■ TASK DIRECTIONS ■
Quote from the first line below through the line that contains "[514,78,598,89] MI BOSCOC, ->", both included, and leave the pictures out.

■ DATA LISTING ■
--------------------------------------------------

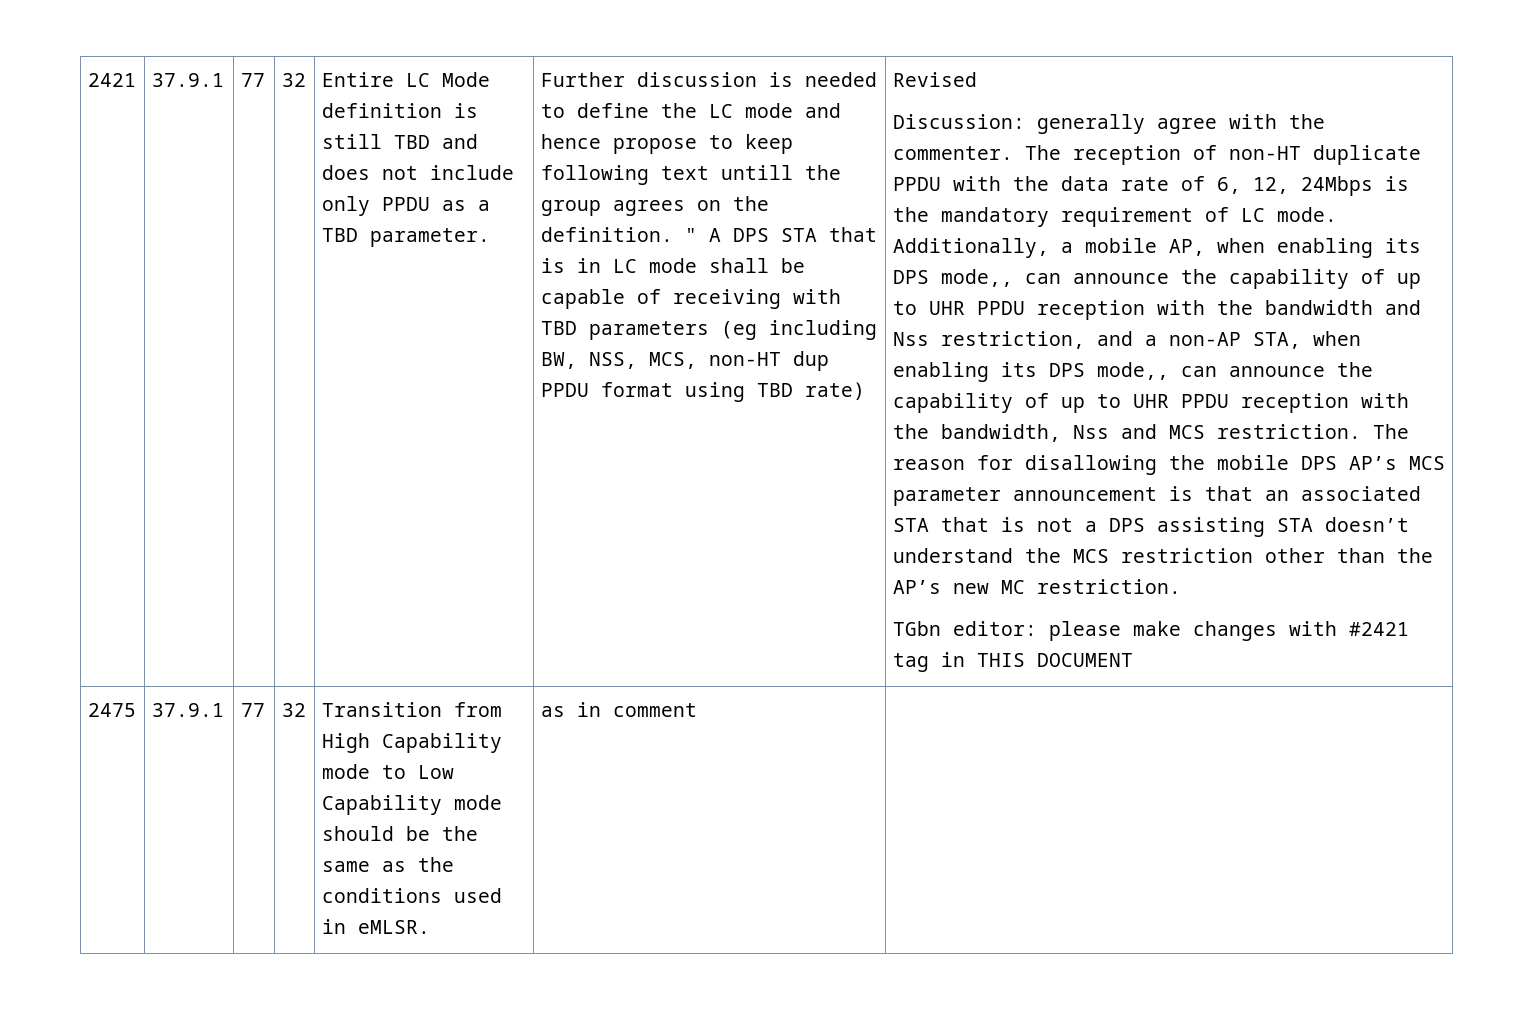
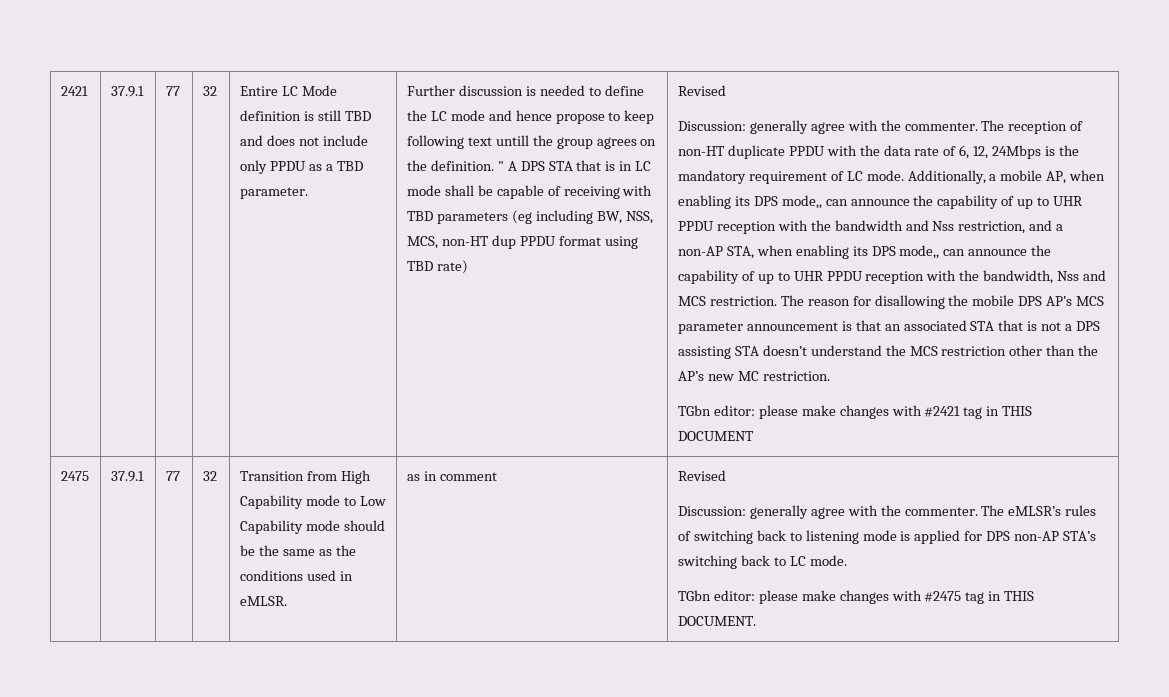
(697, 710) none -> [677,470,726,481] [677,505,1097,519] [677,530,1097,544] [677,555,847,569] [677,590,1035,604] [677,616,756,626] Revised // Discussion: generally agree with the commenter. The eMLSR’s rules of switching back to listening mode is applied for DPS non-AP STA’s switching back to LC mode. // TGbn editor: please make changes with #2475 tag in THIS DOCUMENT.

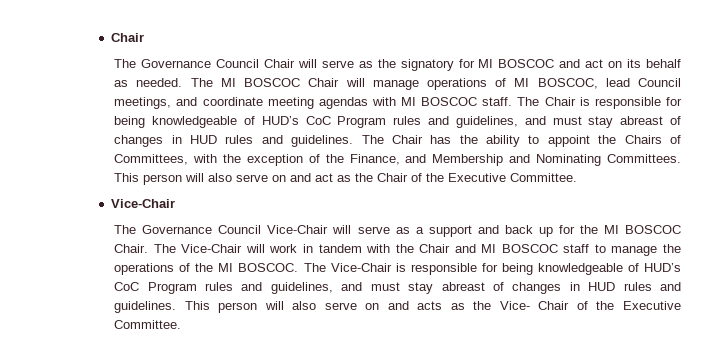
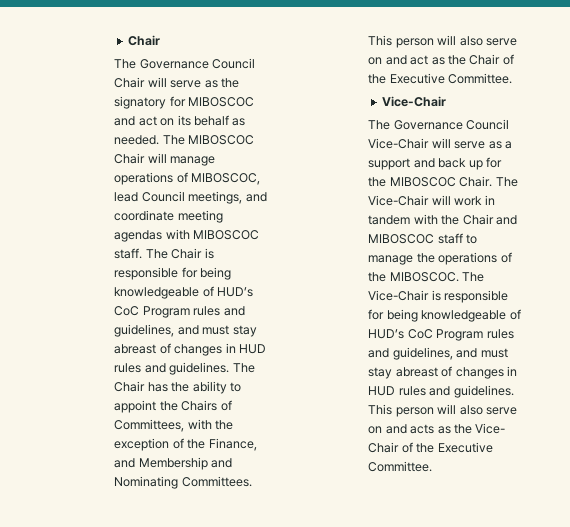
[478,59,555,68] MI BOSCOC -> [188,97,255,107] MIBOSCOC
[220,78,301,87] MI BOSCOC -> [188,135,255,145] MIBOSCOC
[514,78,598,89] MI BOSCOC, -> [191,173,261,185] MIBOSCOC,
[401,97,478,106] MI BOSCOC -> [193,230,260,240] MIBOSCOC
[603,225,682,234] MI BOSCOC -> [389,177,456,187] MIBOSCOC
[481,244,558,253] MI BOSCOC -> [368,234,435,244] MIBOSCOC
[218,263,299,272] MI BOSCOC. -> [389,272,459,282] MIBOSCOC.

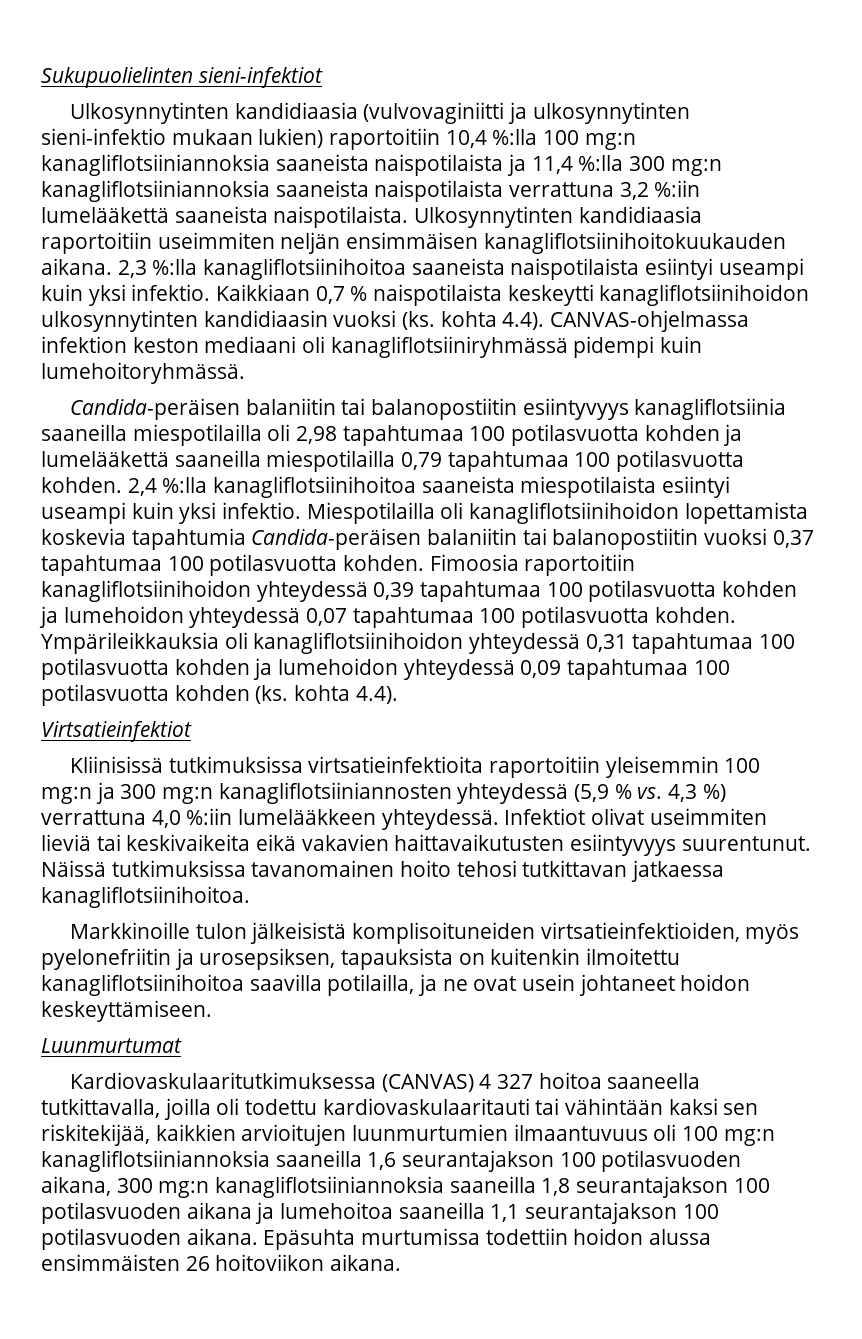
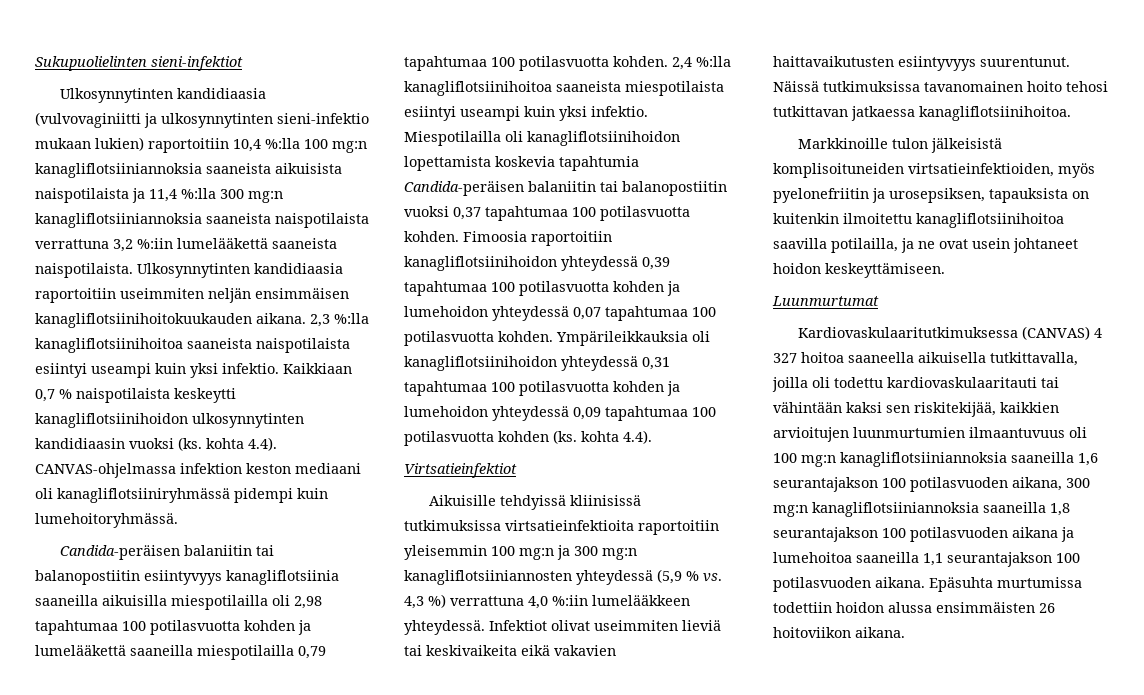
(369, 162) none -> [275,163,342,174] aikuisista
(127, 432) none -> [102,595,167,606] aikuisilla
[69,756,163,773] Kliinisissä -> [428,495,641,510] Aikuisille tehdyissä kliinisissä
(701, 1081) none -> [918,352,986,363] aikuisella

--------------------------------------------------

■ THE COMPLETED TASK ■
(697, 710) none -> [677,470,726,481] [677,505,1097,519] [677,530,1097,544] [677,555,847,569] [677,590,1035,604] [677,616,756,626] Revised // Discussion: generally agree with the commenter. The eMLSR’s rules of switching back to listening mode is applied for DPS non-AP STA’s switching back to LC mode. // TGbn editor: please make changes with #2475 tag in THIS DOCUMENT.

[478,59,555,68] MI BOSCOC -> [188,97,255,107] MIBOSCOC
[220,78,301,87] MI BOSCOC -> [188,135,255,145] MIBOSCOC
[514,78,598,89] MI BOSCOC, -> [191,173,261,185] MIBOSCOC,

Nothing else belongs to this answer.